**WRITTEN TASK**: Which lines in the records contain the word "horizontal"? Pull out each of those lines in full.

# Start of DATA FOR PROCESSING

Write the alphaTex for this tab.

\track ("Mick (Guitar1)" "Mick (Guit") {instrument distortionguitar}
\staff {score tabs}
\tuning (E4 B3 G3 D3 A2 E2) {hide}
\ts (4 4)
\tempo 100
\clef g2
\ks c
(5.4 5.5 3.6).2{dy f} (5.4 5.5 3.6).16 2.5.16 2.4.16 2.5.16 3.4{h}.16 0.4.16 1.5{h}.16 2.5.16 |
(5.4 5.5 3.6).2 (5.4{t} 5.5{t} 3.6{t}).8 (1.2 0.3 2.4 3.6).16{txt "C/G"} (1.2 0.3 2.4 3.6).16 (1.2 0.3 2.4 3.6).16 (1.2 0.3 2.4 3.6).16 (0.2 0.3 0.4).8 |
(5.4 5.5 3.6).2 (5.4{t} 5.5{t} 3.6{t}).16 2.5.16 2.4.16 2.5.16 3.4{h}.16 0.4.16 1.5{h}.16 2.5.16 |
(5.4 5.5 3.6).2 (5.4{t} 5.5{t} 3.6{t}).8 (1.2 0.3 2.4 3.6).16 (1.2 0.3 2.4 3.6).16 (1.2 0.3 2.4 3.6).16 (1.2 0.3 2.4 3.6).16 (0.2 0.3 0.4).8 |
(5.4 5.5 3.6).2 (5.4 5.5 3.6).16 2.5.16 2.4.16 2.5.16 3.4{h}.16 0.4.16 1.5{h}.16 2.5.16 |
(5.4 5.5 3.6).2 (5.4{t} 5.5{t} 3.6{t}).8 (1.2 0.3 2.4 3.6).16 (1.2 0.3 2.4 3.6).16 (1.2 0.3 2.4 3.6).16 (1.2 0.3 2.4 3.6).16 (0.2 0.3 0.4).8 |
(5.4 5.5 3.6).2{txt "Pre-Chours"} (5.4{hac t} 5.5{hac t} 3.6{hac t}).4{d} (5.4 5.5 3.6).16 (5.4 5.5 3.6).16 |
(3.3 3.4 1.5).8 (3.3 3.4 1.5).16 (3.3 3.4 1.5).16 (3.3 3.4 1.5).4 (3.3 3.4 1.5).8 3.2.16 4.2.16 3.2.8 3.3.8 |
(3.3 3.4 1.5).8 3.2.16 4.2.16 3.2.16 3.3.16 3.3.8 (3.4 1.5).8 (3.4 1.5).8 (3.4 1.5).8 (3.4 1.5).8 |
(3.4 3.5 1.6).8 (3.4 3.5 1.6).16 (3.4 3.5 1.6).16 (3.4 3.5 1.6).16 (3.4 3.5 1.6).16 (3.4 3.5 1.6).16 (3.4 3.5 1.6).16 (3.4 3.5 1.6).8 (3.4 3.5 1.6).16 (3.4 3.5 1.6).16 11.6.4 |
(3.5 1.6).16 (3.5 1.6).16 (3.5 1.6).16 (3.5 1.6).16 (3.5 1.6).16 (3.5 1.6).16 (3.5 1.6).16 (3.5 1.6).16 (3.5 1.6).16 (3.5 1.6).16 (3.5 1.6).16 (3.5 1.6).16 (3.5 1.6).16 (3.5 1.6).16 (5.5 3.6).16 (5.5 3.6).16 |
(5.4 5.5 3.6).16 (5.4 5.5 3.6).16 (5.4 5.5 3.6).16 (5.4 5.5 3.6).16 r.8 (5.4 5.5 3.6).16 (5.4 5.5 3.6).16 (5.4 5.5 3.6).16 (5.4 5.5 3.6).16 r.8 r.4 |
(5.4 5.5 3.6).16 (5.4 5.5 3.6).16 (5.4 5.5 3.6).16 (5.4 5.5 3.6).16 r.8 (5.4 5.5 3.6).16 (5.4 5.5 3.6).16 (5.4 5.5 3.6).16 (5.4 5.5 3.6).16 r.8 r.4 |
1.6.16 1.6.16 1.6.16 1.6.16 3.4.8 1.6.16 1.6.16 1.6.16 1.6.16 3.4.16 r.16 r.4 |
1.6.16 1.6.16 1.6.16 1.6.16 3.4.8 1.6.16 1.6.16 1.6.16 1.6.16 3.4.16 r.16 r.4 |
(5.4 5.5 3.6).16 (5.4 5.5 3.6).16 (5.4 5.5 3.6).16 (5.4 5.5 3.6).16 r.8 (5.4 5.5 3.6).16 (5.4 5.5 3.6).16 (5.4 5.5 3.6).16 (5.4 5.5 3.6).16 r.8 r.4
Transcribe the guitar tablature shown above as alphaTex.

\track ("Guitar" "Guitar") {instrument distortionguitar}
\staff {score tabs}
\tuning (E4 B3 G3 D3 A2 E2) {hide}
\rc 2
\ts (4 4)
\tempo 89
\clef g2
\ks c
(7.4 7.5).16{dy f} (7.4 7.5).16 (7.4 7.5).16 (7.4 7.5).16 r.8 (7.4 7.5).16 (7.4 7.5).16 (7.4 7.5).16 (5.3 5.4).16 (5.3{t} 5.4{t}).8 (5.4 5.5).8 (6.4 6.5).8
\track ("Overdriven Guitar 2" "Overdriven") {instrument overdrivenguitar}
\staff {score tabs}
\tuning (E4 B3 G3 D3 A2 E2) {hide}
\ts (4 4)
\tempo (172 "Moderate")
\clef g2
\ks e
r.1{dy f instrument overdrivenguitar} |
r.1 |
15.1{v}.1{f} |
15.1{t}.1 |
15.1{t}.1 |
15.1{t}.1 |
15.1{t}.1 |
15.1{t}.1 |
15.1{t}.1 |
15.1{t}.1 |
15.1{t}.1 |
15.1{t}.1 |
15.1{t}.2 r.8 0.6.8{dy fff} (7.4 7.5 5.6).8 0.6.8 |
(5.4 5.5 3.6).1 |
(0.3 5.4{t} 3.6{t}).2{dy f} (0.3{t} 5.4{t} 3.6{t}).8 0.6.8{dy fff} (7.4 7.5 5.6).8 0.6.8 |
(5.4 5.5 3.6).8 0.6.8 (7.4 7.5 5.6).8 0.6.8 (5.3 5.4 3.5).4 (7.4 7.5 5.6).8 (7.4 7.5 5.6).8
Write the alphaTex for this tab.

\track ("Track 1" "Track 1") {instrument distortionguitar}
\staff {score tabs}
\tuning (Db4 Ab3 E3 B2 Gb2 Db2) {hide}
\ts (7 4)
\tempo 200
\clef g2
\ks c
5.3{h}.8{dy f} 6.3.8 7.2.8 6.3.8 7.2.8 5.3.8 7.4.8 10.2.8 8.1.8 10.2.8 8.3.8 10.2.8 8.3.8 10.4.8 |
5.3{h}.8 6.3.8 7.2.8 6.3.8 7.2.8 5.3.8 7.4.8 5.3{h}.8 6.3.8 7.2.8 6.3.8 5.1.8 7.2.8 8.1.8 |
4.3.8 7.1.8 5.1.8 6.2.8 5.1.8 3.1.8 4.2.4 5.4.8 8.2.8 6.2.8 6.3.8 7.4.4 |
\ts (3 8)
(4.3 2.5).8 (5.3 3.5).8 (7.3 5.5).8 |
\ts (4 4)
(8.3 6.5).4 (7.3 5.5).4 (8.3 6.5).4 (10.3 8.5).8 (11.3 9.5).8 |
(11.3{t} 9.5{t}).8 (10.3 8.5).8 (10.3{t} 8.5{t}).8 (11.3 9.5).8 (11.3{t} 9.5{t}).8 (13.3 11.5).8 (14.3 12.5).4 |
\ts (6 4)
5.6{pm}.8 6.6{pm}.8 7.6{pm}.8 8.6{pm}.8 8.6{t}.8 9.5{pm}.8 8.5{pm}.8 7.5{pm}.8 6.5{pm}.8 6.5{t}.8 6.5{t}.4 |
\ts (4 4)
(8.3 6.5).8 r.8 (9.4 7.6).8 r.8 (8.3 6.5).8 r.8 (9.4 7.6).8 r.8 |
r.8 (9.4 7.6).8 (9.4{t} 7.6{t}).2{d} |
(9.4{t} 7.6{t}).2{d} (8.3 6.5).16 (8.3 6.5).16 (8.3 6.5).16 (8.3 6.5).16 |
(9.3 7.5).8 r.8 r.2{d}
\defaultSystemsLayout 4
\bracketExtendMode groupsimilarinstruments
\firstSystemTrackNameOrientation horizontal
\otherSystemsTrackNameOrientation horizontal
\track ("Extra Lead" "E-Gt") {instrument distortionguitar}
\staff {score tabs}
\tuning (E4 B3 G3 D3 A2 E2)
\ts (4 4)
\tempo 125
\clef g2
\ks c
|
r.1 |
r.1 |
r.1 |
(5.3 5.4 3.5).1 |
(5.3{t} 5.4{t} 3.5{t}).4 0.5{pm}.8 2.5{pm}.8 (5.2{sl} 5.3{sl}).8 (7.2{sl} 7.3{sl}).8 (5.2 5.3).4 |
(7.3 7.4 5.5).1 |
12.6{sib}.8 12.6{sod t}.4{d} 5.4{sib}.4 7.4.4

# End of DATA FOR PROCESSING

**EXERCISE SOLUTION**:
\firstSystemTrackNameOrientation horizontal
\otherSystemsTrackNameOrientation horizontal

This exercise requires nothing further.